Tuesday, April 14, 2015

It's okay cuz I have pretty face

I am so grateful for the times I had in my single-young-adult-life to travel and be spontaneous. Sometimes I get feeling a little tied down with children and animals and a mortgage that I want to burst out of my current self, run hard,  and jump on an airplane to Indonesia. Don't get me wrong, I wouldn't change my parenting-adult-life for the universe-- I just miss spontaneity. It's hard to be spontaneous as a parent. Sometimes I really just want to throw all my kids in the car and go on a spontaneous-adventure-of-a-lifetime, then I remember it's going to take just as long to pack diapers, wipes, snacks, lunches, extra food, water, bandaids, and other provisions I might need. Add on more time for poo breaks, for tantrum management, and for breaking up arguments, and the trip might end before we get there.
It kinda sucks the spontaneity out of it all. These days things are more planned out and prepared, and that's okay too.
(It's important to have sanity as a parent, as well, which might beat-out spontaneity in the end.)
So when I'm feeling stifled, It's good for me to remember that once-upon-a-time I did burst and run and jump onto a plane to Indonesia... Twice, in fact.
The first time I was 17 and flew with a girly-friend to the tiny island of Bali. We wanted to go on a surfing-hitchhiking-adventure with the money we'd saved up from our little-teenager-jobs.  It was probably one of craziest, most spontaneous things I've ever done! I'm so glad we went (but no, I will not let my teenage child fly to a far-off island in Indonesia when they are 17, with no responsible adult supervision!)
Second time around I was 21, and found myself on a backpacking trip with 2 other girly-friends. We flew into Thailand, caught buses down through Malaysia, and then a ferry across the Indian sea to Indonesia.

Wait!! This post was supposed to be short because I don't have a lot of time to write these days, so let me cut to the chase:
Skip the travelogue to get there, we are now staying on this teensy weensy island at the northern end of Sumatra, just a couple hour's boat ride across from the Banda Aceh Province. It is an island dominated by the Muslim religion, so we had to stay covered most of the time to respect the religious culture of the island. However, at the farthest tip of the island there is a small village for tourists to stay at. In this village you can walk around in your swimsuit all day  if you want, and sleep in small bungalows. We stayed there for an entire week, swimming, snorkeling, sailing, and eating huge amounts of fruit and fish. There was also a brothel in the village, but we stayed clear of that business.
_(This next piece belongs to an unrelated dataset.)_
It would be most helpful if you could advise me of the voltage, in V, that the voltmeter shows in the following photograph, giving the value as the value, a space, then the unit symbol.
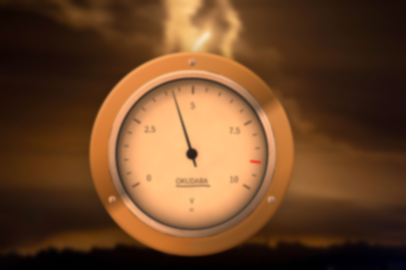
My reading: 4.25 V
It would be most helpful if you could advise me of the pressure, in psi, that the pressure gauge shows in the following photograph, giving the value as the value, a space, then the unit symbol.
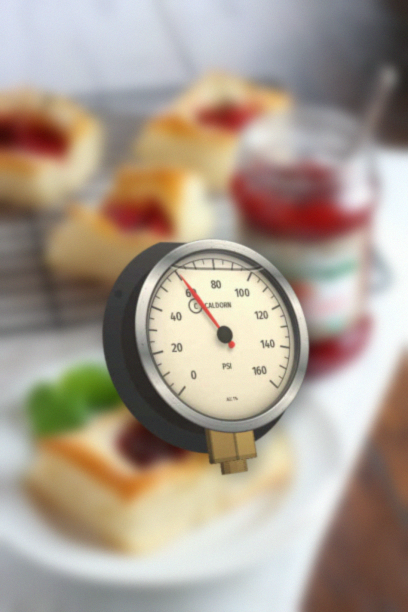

Gross.
One night there was an earthquake from the seismic activity happening there. I awoke in the night all freaked out because pigs were outside my window squealing and some witch doctor lady in the next bungalow over was chanting to the earthquake Gods. Our bungalow was built up on stilts at the edge of a rocky slope, and I was pretty sure we were going to go sliding into the sea and never be heard from again.
So anyways, we survived the quake, and then the day before the last day we were staying on he island we decided to wash our clothes near the village well. Not the Muslim village, but the tourist village, where you could wash your clothes in a swimsuit because the entire process involved getting really wet.
First we had to bring up a bucket-load of water from the well to wet our clothes. Then we had to scrub them by hand with soap and a scrubby brush. Then we had to get more water up from the well to rinse them. I had maybe 3 or 4 shirts and a couple pairs of shorts to wash, plus my under-things, so not too much laundry, yet we were terrible at working the well, so it took us longer than we'd thought because spinning the rope to get the bucket up and down the shaft was more work than we'd anticipated!
At one point I was bending over my pile of clothes, clad in nothing but my bikini and my tan behind, scrubbing furiously and concentrating seriously, when I felt a hand slap my bottom. Real hard. "Ouch!" I shouted. I looked up to see which one of my friends was trying to be funny, when I saw that it wasn't one of my friends at all. It was an older Indonesian woman balancing a huge basket of laundry on her head. Just like in the movies.
I smiled because I really didn't know what else to do.
The she smiled back and said to me in her broken English,"You have big butt. But it's okay, cuz you have pretty face."

Sometimes I think about that moment when I'm feeling the need to get away; It was a humorous, only-in-a-foreign-country-moment that made my traveling  experience to Banda Acheh Province so memorable, yet,  I don't need to go all the way to Indonesia when I have 3 little boys that tell me that almost every week!
Okay maybe not the part about having a pretty face, but at least once a week someone tells me I have a big butt! And at least once a week someone slaps me really hard! And I can put on my swimsuit and pretend that my washing machine is a deep, dark well.
It's just like back on that tiny island in the Indian Sea.
It's so spontaneous, so surreal, so within my grasp.

I'm kidding, of course. But it's fun to reminisce. Fun to think back to the days when all the world was mine to explore, with my big butt.